The bitcoin-only {hardware} pockets Coldcard has launched a beta firmware patch for a vulnerability that additionally affected a competitor {hardware} pockets earlier this 12 months.
Ben Ma, a safety researcher who works for {hardware} pockets producer Shift Crypto, found that the Coldcard {hardware} pockets has a flaw: An attacker might trick a Coldcard consumer into sending an actual bitcoin transaction once they suppose they’re sending a “testnet” transaction – or a fee on Bitcoin’s testing community, which isn’t the identical because the mainnet.
Each testnet and mainnet bitcoin transactions, although, “have the very same transaction illustration underneath the hood,” Ma writes in his submit disclosing the vulnerability. An attacker, then, might generate a bitcoin mainnet transaction for the {hardware} pockets however make it appear like a testnet transaction. The mainnet transaction is introduced like a testnet transaction on the consumer’s pockets, making it troublesome for customers to acknowledge the error.
Ma discovered of the vulnerability after a pseudonymous researcher found the so-called “isolation bypass” assault within the French-manufactured Ledger {hardware} pockets.
In contrast to Coldcard, Ledger helps many cash, so the bypass assault might work by tricking pockets customers into sending bitcoin once they imply to ship litecoin and bitcoin money, along with testnet BTC.

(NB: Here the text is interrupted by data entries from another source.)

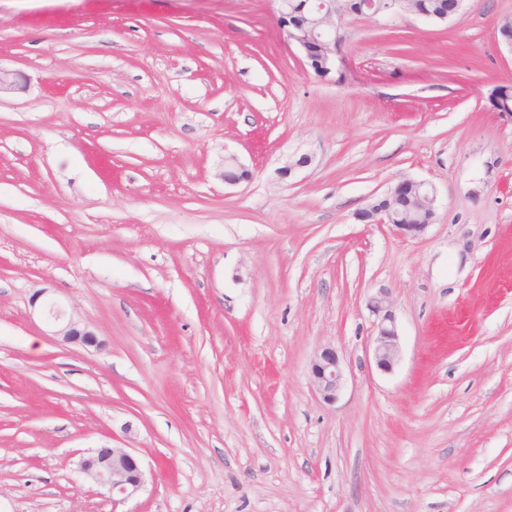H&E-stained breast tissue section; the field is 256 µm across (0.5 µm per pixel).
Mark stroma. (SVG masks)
<instances>
[{
  "mask_svg": "<svg viewBox=\"0 0 512 512\" xmlns=\"http://www.w3.org/2000/svg\"><path fill=\"white\" fill-rule=\"evenodd\" d=\"M505 18L351 16L323 78L275 0H0L25 78L0 94V512H512ZM403 179L437 190L415 239L358 218ZM41 289L98 346L55 336ZM103 445L136 496L78 480ZM373 312L381 315L371 349L375 366L384 372L392 371L400 360V334L392 304L386 292H379L369 300ZM309 379L313 390L325 403H336L343 388L344 374L335 349L323 347L315 353ZM78 473L105 489L115 501L134 496L144 485L140 462L126 448L100 447L88 452L78 463Z\"/></svg>",
  "mask_w": 512,
  "mask_h": 512,
  "instance_id": "1",
  "label": "stroma"
}]
</instances>
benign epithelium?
Segmentation results:
<instances>
[{
	"label": "benign epithelium",
	"instance_id": "obj_1",
	"mask_svg": "<svg viewBox=\"0 0 512 512\" xmlns=\"http://www.w3.org/2000/svg\"><path fill=\"white\" fill-rule=\"evenodd\" d=\"M309 11L317 18L316 28L334 32L340 28L344 18L355 14L374 18L385 15L377 9L373 0H365L360 10L346 5V0H310ZM280 29L287 40L298 44L305 52L310 67L317 71L332 72L336 55V41H321L317 35L309 34L288 17L284 8L278 9ZM246 176V170L237 158L225 159L221 178L226 184H236ZM406 198L408 211L418 215L426 211L425 218L415 224H392L393 205ZM436 193L432 186L422 181L404 180L389 187L376 203L363 208L358 218L369 224H391L399 235L408 238L422 236L435 217ZM373 312L381 315L377 333L372 339L371 349L375 366L384 372L393 370L400 360V334L389 296L385 292L369 300ZM47 315L56 322H63L57 335L68 342L79 341L84 345L98 344L96 335L87 328H78L72 318L64 319V312L54 302L46 309ZM310 384L315 393L326 403L334 404L343 388L344 374L336 350L324 347L318 350L310 365ZM78 473L105 489L112 498L125 500L137 494L144 485V473L138 458L125 448L100 447L81 458Z\"/></svg>",
	"mask_w": 512,
	"mask_h": 512
}]
</instances>
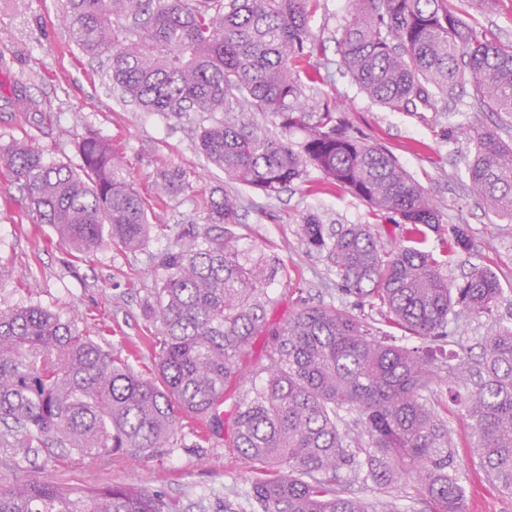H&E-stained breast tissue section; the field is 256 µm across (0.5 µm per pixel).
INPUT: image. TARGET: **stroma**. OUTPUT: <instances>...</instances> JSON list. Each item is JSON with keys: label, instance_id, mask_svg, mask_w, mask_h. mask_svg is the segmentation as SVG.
<instances>
[{"label": "stroma", "instance_id": "obj_1", "mask_svg": "<svg viewBox=\"0 0 512 512\" xmlns=\"http://www.w3.org/2000/svg\"><path fill=\"white\" fill-rule=\"evenodd\" d=\"M63 3L0 0V145L28 139L42 148L46 161L75 165L78 140L96 131L117 146L127 179L147 204L157 206L163 226L152 230L141 251L107 244L90 260L77 262L49 225L33 223L18 202L16 185L0 174V308L39 306L79 329L103 332L112 350H134L132 365L150 378L155 358L148 343L147 306L156 280L164 275L161 256L173 246L187 245L192 235L228 232L242 257L273 270L264 285L268 327L278 326L302 306L322 303L346 305L373 327H382L369 301L347 293L335 268L307 250L298 227L303 216L313 214L326 225L369 224L382 241L403 244L405 226L381 222L366 203L326 188L313 172L273 198L225 183L223 172L196 148L199 131L213 123V115L146 112L121 98L98 63L71 44L60 20ZM349 9L350 0H320L311 26L324 50L311 63L330 77L306 83V95L317 104L343 102L348 120L365 138L389 148L433 197L442 230H425L427 250L440 252L446 229L467 230L470 248L455 257L448 277L459 284L472 267L493 272L503 288L496 315L512 318V221L487 213L470 187L466 158L472 147L460 131L467 113L421 116L368 99L339 71L336 38ZM24 96L38 101L39 111H22L18 100ZM162 169L180 172L183 188L158 201L153 184ZM219 186L239 198L237 223L208 220L203 200ZM267 341L264 334L253 338L241 375L226 395L225 414H232L238 396L251 388L257 371L266 365ZM436 399L448 410L466 512H512V495L487 481L471 431L449 393L438 390ZM193 430V418H183L176 445L136 460L115 453L51 461L42 452L21 459L20 465L36 481L95 488L133 485L175 500L179 512H224L225 500L244 502L253 475L236 449L227 447L220 435L196 447Z\"/></svg>", "mask_w": 512, "mask_h": 512}]
</instances>
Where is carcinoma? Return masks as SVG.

When the preliminary vulnerability within the Ledger pockets was disclosed, Coinkite founder and Coldcard creator Rodolfo Novak mentioned, “Coldcard doesn’t assist any shitcoins, we discover that to be the very best path,” implying that his bitcoin-only pockets could be secure because the flaw (partially) resulted from the truth that Ledger gadgets beforehand managed totally different cash utilizing the identical non-public key.
Since Coldcard doesn’t assist a number of cash, it theoretically shouldn’t have this downside. And it wouldn’t, if it weren’t for the truth that it may be exploited with bitcoin testnet addresses, as nicely.

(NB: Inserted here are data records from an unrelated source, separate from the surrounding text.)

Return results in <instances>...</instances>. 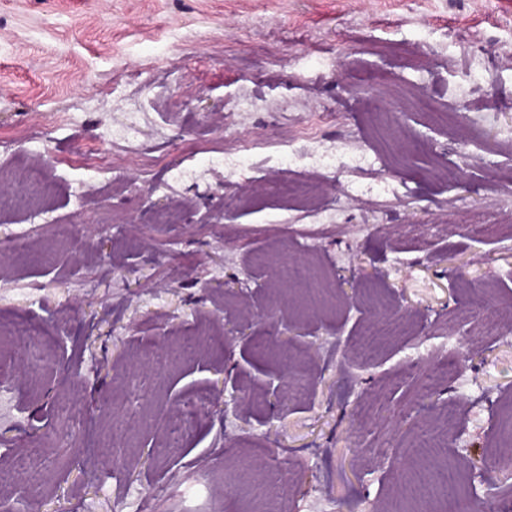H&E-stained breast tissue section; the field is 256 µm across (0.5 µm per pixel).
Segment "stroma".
<instances>
[{
	"label": "stroma",
	"mask_w": 512,
	"mask_h": 512,
	"mask_svg": "<svg viewBox=\"0 0 512 512\" xmlns=\"http://www.w3.org/2000/svg\"><path fill=\"white\" fill-rule=\"evenodd\" d=\"M511 134L512 0H0V492L16 512H448L408 490L446 465L507 487H465L475 512H512ZM360 148L372 168L301 163ZM392 288L409 328L362 354ZM62 331L80 373L52 393ZM219 372L240 408L217 411ZM263 372L314 384L274 395ZM448 410L457 452L421 454Z\"/></svg>",
	"instance_id": "stroma-1"
}]
</instances>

If a consumer’s pc is compromised – and their Coldcard machine is unlocked and linked to that pc – then an adversary might trick them into sending actual bitcoin once they suppose they’re sending testnet bitcoin.

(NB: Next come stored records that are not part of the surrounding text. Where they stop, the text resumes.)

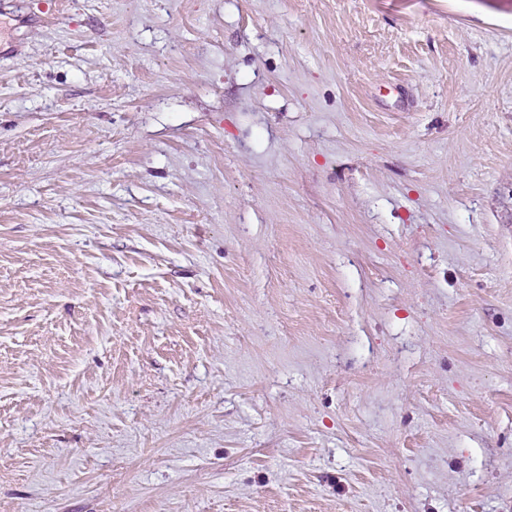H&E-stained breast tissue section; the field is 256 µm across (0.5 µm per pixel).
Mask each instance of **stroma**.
Instances as JSON below:
<instances>
[{"label": "stroma", "mask_w": 512, "mask_h": 512, "mask_svg": "<svg viewBox=\"0 0 512 512\" xmlns=\"http://www.w3.org/2000/svg\"><path fill=\"white\" fill-rule=\"evenodd\" d=\"M0 512H512V0H0Z\"/></svg>", "instance_id": "obj_1"}]
</instances>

“The attacker merely has to persuade the consumer to e.g. ‘strive a testnet transaction’ or to purchase an ICO with testnet cash (I’ve heard there was a ICO like this not too long ago) or any variety of social engineering assaults to make the consumer carry out a testnet transaction. After the consumer confirms a testnet transaction, the attacker receives mainnet bitcoin in the identical quantity,” Ma writes within the submit.
Seeing as an attacker might execute this assault remotely, it met Shift Crypto’s standards as a crucial situation, triggering the accountable disclosure course of.
In keeping with the submit, Ma disclosed the vulnerability to Coinkite on Aug. four and Novak acknowledged it the subsequent day. On Nov. 23, Coldcard launched a beta firmware to patch the vulnerability.